238. Product of Array Except Self¶
Problem Statement¶
Given an integer array nums, return an array answer such that answer[i] is equal to the product of all the elements of nums except nums[i].
The product of any prefix or suffix of nums is guaranteed to fit in a 32-bit integer.
You must write an algorithm that runs in 𝑂(𝑛) time and without using the division operation.
Approach: Sliding Window¶
Compute prefix and suffix products in two passes to build the result without division.
Left Products Pass:¶
-
Initialize left_product to 1.
-
Iterate through the array from left to right.
-
For each index
i, setanswer[i]to left_product. -
Update left_product by multiplying it with
nums[i].
This pass fills the answer array with the products of all elements to the left of each index.
Right Products Pass:¶
-
Initialize right_product to 1.
-
Iterate through the array from right to left.
-
For each index
i, multiplyanswer[i]by right_product. -
Update right_product by multiplying it with
nums[i].
This pass adjusts the answer array to include the products of all elements to the right of each index.

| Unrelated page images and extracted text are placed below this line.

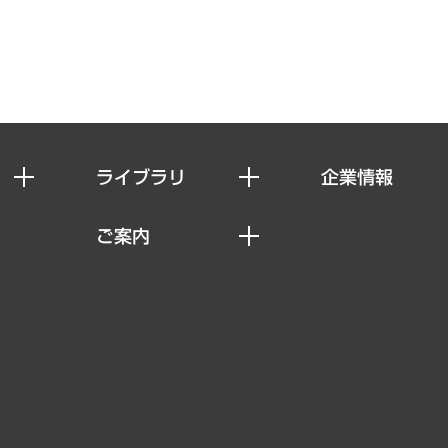
ライブラリ
企業情報
経済調査
私たちの想い
ご案内
レポート
社長メッセージ
セミナー・イベント情報
コラム
会社概要
MUFGビジネスセミナー
ヘルス）
調査・研究報告書
企業理念
受託案件情報
クローズアップ
役員一覧
その他お申し込み
経営用語集
沿革
調査協力のお願い
）
受託・受注実績（官公庁関連）
組織図・本部部室紹介
メディア掲載・出演
インドネシア現地法人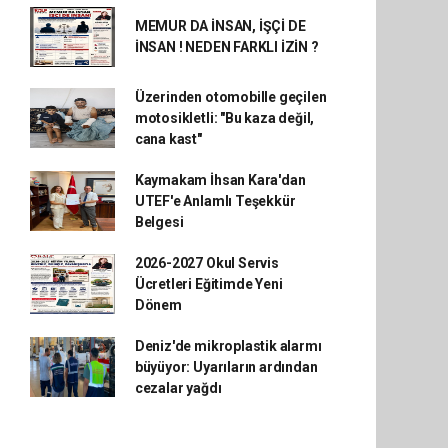
MEMUR DA İNSAN, İŞÇİ DE
İNSAN ! NEDEN FARKLI İZİN ?
Üzerinden otomobille geçilen
motosikletli: "Bu kaza değil,
cana kast"
Kaymakam İhsan Kara'dan
UTEF'e Anlamlı Teşekkür
Belgesi
2026-2027 Okul Servis
Ücretleri Eğitimde Yeni
Dönem
Deniz'de mikroplastik alarmı
büyüyor: Uyarıların ardından
cezalar yağdı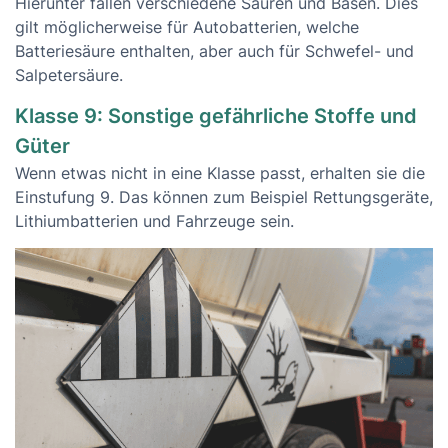
Hierunter fallen verschiedene Säuren und Basen. Dies
gilt möglicherweise für Autobatterien, welche
Batteriesäure enthalten, aber auch für Schwefel- und
Salpetersäure.
Klasse 9: Sonstige gefährliche Stoffe und
Güter
Wenn etwas nicht in eine Klasse passt, erhalten sie die
Einstufung 9. Das können zum Beispiel Rettungsgeräte,
Lithiumbatterien und Fahrzeuge sein.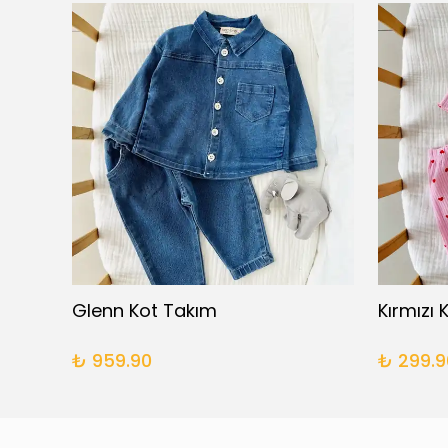
Çift Taraflı Müslin Battaniye - Pembe
Glenn Kot Takım
₺ 959.90
₺ 299.9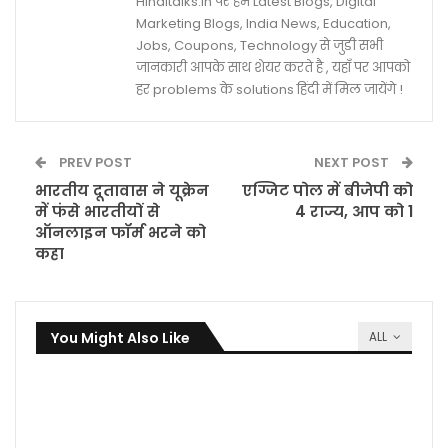
Hinditalks.in पर हम Latest Blogs, Digital
Marketing Blogs, India News, Education,
Jobs, Coupons, Technology से जुडी सभी
जानकारी आपके साथ शेयर करते है , यहाँ पर आपको
हर problems के solutions हिंदी में मिल जायेंगे !
PREV POST
NEXT POST
भारतीय दूतावास ने यूक्रेन
एग्जिट पोल में बीजेपी को
में फंसे भारतीयों से
4 राज्य, आप को 1
ऑनलाइन फॉर्म भरने को
कहा
You Might Also Like
ALL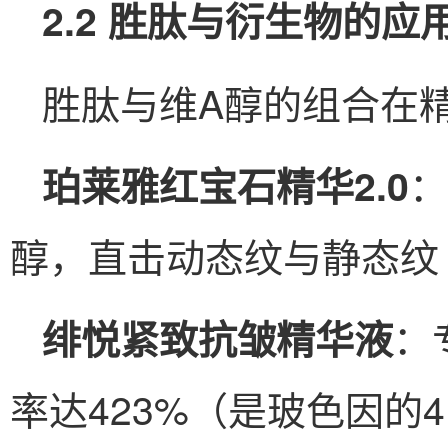
2.2 胜肽与衍生物的应
胜肽与维A醇的组合在
：
珀莱雅红宝石精华2.0
醇，直击动态纹与静态纹
：
绯悦紧致抗皱精华液
率达423%（是玻色因的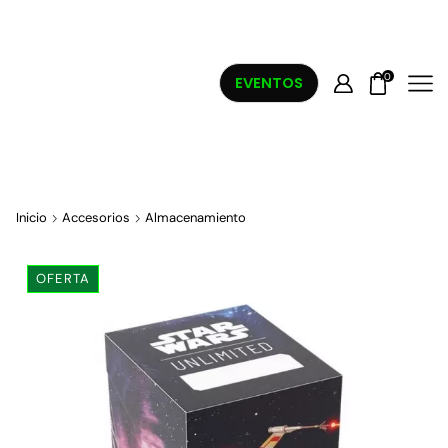
0
EVENTOS
Inicio
Accesorios
Almacenamiento
OFERTA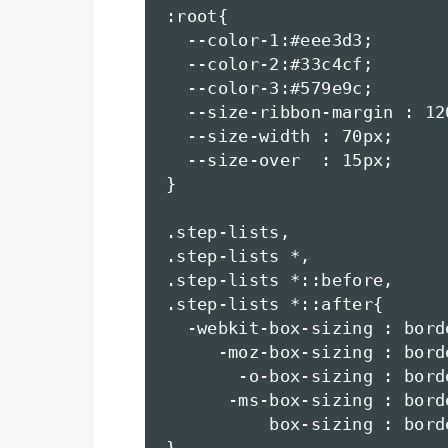
:root{

  --color-1:#eee3d3;

  --color-2:#33c4cf;

  --color-3:#579e9c;

  --size-ribbon-margin : 120
  --size-width : 70px;

  --size-over  : 15px;

}

.step-lists,

.step-lists *,

.step-lists *::before,

.step-lists *::after{

  -webkit-box-sizing : borde
     -moz-box-sizing : borde
       -o-box-sizing : borde
      -ms-box-sizing : borde
          box-sizing : borde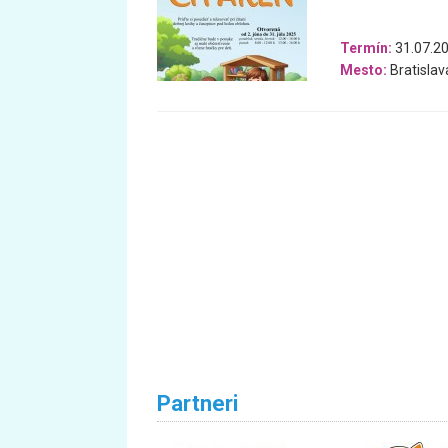
Termín:
31.07.20
Mesto:
Bratislav
Partneri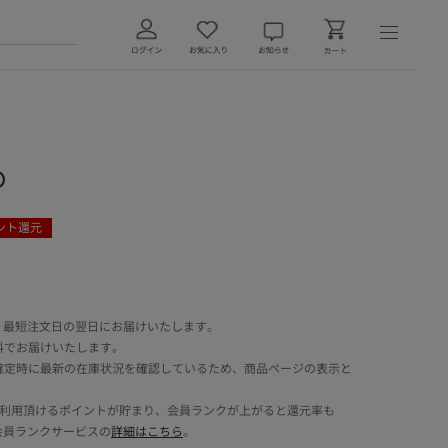
O
ント還元
 最短注文日の翌日にお届けいたします。
料でお届けいたします。
確定時に最新の在庫状況を確認しているため、商品ページの表示と
でご利用頂けるポイントが貯まり、会員ランクが上がると還元率も
会員ランクサービスの
詳細はこちら
。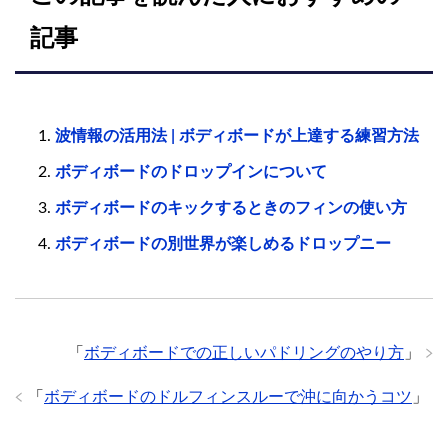
記事
波情報の活用法 | ボディボードが上達する練習方法
ボディボードのドロップインについて
ボディボードのキックするときのフィンの使い方
ボディボードの別世界が楽しめるドロップニー
「
ボディボードでの正しいパドリングのやり方
」
「
ボディボードのドルフィンスルーで沖に向かうコツ
」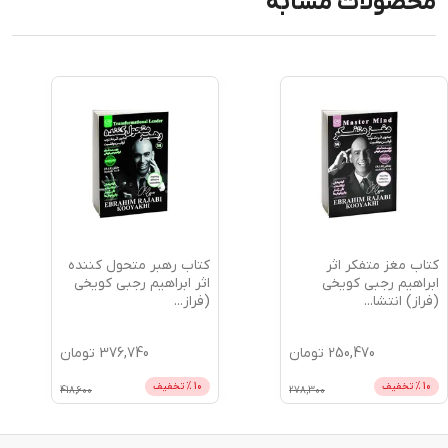
محصولات مشابه
کتاب مغز متفکر اثر
کتاب رهبر متحول کننده
ابراهیم رجبی کویخی
اثر ابراهیم رجبی کویخی
(فراز) انتشا
...
(فراز
...
250,470
تومان
376,740
تومان
10
% تخفیف
10
% تخفیف
418,600
278,300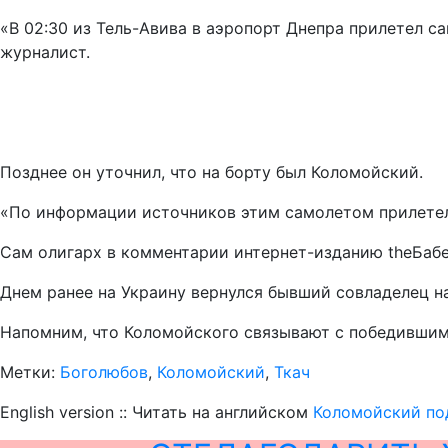
«В 02:30 из Тель-Авива в аэропорт Днепра прилетел с
журналист.
Позднее он уточнил, что на борту был Коломойский.
«По информации источников этим самолетом прилетел о
Сам олигарх в комментарии интернет-изданию theБабел
Днем ранее на Украину вернулся бывший совладелец н
Напомним, что Коломойского связывают с победившим
Метки:
Боголюбов
,
Коломойский
,
Ткач
English version :: Читать на английском
Коломойский по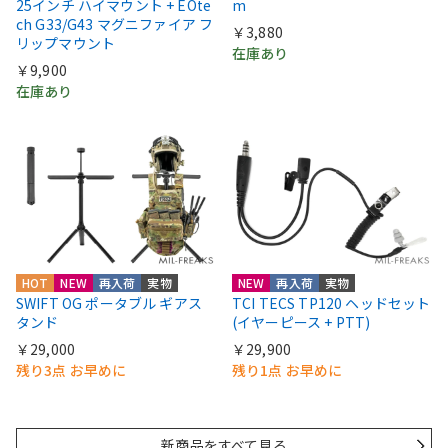
25インチ ハイマウント + EOte
m
ch G33/G43 マグニファイア フ
￥3,880
リップマウント
在庫あり
￥9,900
在庫あり
HOT
NEW
再入荷
実物
NEW
再入荷
実物
SWIFT OG ポータブル ギアス
TCI TECS TP120 ヘッドセット
タンド
(イヤーピース + PTT)
￥29,000
￥29,900
残り3点 お早めに
残り1点 お早めに
新商品をすべて見る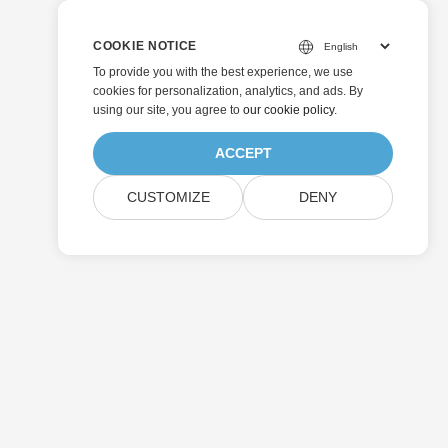
COOKIE NOTICE
To provide you with the best experience, we use
cookies for personalization, analytics, and ads. By
using our site, you agree to
our cookie policy
.
ACCEPT
CUSTOMIZE
DENY
送信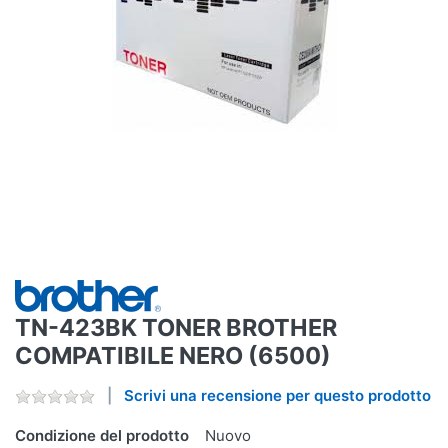
TN-423BK TONER BROTHER
COMPATIBILE NERO (6500)
Scrivi una recensione per questo prodotto
Condizione del prodotto
Nuovo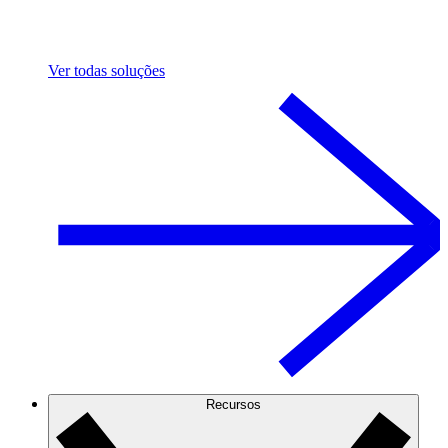
Ver todas soluções
Recursos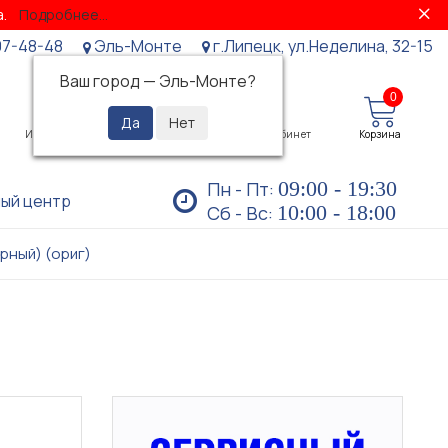
за.
Подробнее...
07-48-48
Эль-Монте
г.Липецк, ул.Неделина, 32-15
Ваш город —
Эль-Монте
?
0
0
Избранное
Просмотренные
Личный кабинет
Корзина
09:00 - 19:30
Пн - Пт:
ый центр
10:00 - 18:00
Сб - Вс:
рный) (ориг)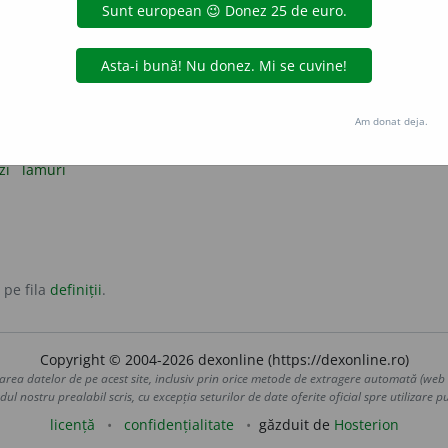
ie încurcat.
onime:
încurca
încâlci
 a scoate pe cineva dintr-o situație încurcată, dificilă, neobiș
Am donat deja.
i, a clarifica o problemă, o situație confuză, încurcată.
zi
lămuri
 pe fila
definiții
.
Copyright © 2004-2026 dexonline (https://dexonline.ro)
area datelor de pe acest site, inclusiv prin orice metode de extragere automată (web s
dul nostru prealabil scris, cu excepția seturilor de date oferite oficial spre utilizare pub
licență
confidențialitate
găzduit de
Hosterion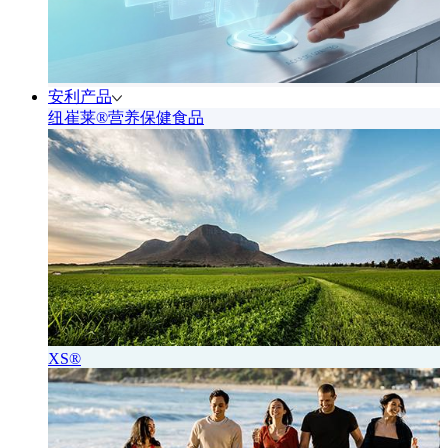
安利产品
纽崔莱®营养保健食品
XS®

By combining these two passes, we achieve the desired result where answer[i] is the product of all elements in nums except nums[i].
Code (C++)¶
class Solution {
public:
vector<int> productExceptSelf(vector<int>& nums) {
int length = nums.size();
vector<int> answer(length,1);
int left_product = 1;
for (int i = 0; i < length; ++i) {
answer[i] = left_product;
left_product *= nums[i];
}
int right_product = 1;
for (int i = length - 1; i >= 0; --i) {
answer[i] *= right_product;
right_product *= nums[i];
}
return answer;
}
};
Complexity¶
-
Time Complexity: 𝑂(𝑛) — The algorithm makes two passes over the array, resulting in linear time complexity.
-
Space Complexity: 𝑂(𝑛) — The space complexity is linear due to the output array.
Conclusion¶
This achieves 𝑂(𝑛) time and space complexity without using division.